:: Passage ::
Fleeing to a central beach, the group unites with Beetee and Wiress from District 3, and Johanna Mason from District 7. Wiress discovers the arena is designed like a clock, with dangers recurring each hour. The Careers suddenly ambush the group. Katniss and Johanna kill District 1's Gloss and Cashmere, but Wiress is killed.

Beetee plans to lure the remaining Careers to the beach and electrocute them with lightning. The group prepares the trap by laying a wire from a tree—which is hit with lightning every 12 hours—to the shore. When District 2 victors Brutus and Enobaria arrive, Johanna incapacitates Katniss, removes the tracker from her arm, and flees. Katniss discovers an unconscious Beetee, seemingly electrocuted by the arena's force field. Hearing a cannon (signaling Brutus's death) and unable to find Peeta, Katniss nearly attacks Finnick, suspecting betrayal. He reminds her of the real enemy. Katniss attaches the wire to an arrow which she shoots into the arena's roof just as lightning strikes; the electricity destroys the arena's force field, blows a hole in the roof, and shuts down the arena's systems, but also knocks Katniss unconscious. She is picked up by a hovercraft.

:: Supplied material ::
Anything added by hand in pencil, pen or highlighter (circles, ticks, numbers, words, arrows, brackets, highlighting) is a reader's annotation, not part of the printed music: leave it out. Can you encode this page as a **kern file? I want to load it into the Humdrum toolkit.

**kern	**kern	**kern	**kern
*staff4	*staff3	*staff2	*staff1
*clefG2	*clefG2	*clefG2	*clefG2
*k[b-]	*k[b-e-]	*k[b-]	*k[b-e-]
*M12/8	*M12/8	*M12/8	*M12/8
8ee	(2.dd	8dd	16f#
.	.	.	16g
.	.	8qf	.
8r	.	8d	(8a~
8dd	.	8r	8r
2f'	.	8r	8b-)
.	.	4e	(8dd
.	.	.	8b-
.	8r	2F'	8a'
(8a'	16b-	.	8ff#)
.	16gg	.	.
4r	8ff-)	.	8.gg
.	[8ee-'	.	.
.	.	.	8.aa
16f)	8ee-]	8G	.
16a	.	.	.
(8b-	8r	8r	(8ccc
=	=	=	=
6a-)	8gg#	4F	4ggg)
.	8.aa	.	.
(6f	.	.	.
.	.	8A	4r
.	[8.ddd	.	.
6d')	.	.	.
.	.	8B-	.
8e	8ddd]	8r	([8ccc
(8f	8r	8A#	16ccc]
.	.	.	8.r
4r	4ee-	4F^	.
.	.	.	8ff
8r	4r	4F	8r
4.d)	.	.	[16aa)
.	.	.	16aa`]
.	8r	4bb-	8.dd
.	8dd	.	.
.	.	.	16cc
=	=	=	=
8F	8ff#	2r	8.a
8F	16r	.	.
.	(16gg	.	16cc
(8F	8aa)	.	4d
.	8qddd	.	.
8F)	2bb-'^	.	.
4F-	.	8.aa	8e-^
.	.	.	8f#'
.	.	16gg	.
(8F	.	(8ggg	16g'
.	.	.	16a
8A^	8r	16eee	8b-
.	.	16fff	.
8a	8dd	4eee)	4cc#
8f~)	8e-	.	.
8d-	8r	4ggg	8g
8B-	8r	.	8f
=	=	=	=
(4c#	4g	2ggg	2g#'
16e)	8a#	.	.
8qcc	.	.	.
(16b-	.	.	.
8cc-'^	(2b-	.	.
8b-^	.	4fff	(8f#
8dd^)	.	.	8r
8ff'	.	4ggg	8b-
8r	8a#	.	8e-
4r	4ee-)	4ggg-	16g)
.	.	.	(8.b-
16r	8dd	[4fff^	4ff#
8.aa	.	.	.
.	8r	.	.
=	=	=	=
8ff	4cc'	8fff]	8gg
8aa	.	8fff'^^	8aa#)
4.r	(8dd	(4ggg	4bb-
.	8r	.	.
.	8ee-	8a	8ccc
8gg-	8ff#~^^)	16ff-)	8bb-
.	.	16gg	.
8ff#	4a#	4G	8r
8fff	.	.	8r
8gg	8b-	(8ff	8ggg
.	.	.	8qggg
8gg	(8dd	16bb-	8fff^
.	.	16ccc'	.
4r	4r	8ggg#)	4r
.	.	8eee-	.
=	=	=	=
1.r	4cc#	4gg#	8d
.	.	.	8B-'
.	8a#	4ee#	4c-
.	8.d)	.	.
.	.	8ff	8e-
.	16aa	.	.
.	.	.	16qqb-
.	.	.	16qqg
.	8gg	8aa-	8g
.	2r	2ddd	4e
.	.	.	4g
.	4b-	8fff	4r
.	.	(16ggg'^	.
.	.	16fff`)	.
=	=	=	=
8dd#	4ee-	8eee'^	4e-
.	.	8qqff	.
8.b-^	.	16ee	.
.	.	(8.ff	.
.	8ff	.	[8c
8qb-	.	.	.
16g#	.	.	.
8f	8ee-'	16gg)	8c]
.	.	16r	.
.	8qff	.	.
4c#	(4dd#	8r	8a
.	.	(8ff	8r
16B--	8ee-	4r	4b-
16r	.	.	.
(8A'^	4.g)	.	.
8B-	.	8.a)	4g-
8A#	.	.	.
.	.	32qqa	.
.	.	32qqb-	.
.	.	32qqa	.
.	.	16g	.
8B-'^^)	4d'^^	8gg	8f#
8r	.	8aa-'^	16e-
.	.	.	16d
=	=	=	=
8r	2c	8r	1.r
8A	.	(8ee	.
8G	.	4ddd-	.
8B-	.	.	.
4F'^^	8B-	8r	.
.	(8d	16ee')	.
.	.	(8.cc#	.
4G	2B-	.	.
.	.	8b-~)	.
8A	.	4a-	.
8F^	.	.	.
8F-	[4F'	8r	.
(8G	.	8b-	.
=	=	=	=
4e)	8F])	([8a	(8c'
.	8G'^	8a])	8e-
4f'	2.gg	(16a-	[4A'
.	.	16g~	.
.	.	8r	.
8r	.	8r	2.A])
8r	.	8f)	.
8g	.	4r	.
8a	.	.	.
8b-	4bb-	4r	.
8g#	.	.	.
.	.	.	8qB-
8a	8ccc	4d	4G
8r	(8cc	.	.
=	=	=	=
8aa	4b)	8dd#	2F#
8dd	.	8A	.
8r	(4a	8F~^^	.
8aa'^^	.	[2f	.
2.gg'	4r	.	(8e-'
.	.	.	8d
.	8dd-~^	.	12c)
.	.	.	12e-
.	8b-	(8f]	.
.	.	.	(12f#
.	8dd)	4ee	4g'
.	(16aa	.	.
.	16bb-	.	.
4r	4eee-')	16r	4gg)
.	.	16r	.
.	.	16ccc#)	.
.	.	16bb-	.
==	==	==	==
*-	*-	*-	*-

:: Instructions to follow ::
Print the part of the arena summary that opens with the words containing "Beetee plans to" and closes with "by a hovercraft.". The rows were taken from a different source than the summary.

:: Solution below ::
Beetee plans to lure the remaining Careers to the beach and electrocute them with lightning. The group prepares the trap by laying a wire from a tree—which is hit with lightning every 12 hours—to the shore. When District 2 victors Brutus and Enobaria arrive, Johanna incapacitates Katniss, removes the tracker from her arm, and flees. Katniss discovers an unconscious Beetee, seemingly electrocuted by the arena's force field. Hearing a cannon (signaling Brutus's death) and unable to find Peeta, Katniss nearly attacks Finnick, suspecting betrayal. He reminds her of the real enemy. Katniss attaches the wire to an arrow which she shoots into the arena's roof just as lightning strikes; the electricity destroys the arena's force field, blows a hole in the roof, and shuts down the arena's systems, but also knocks Katniss unconscious. She is picked up by a hovercraft.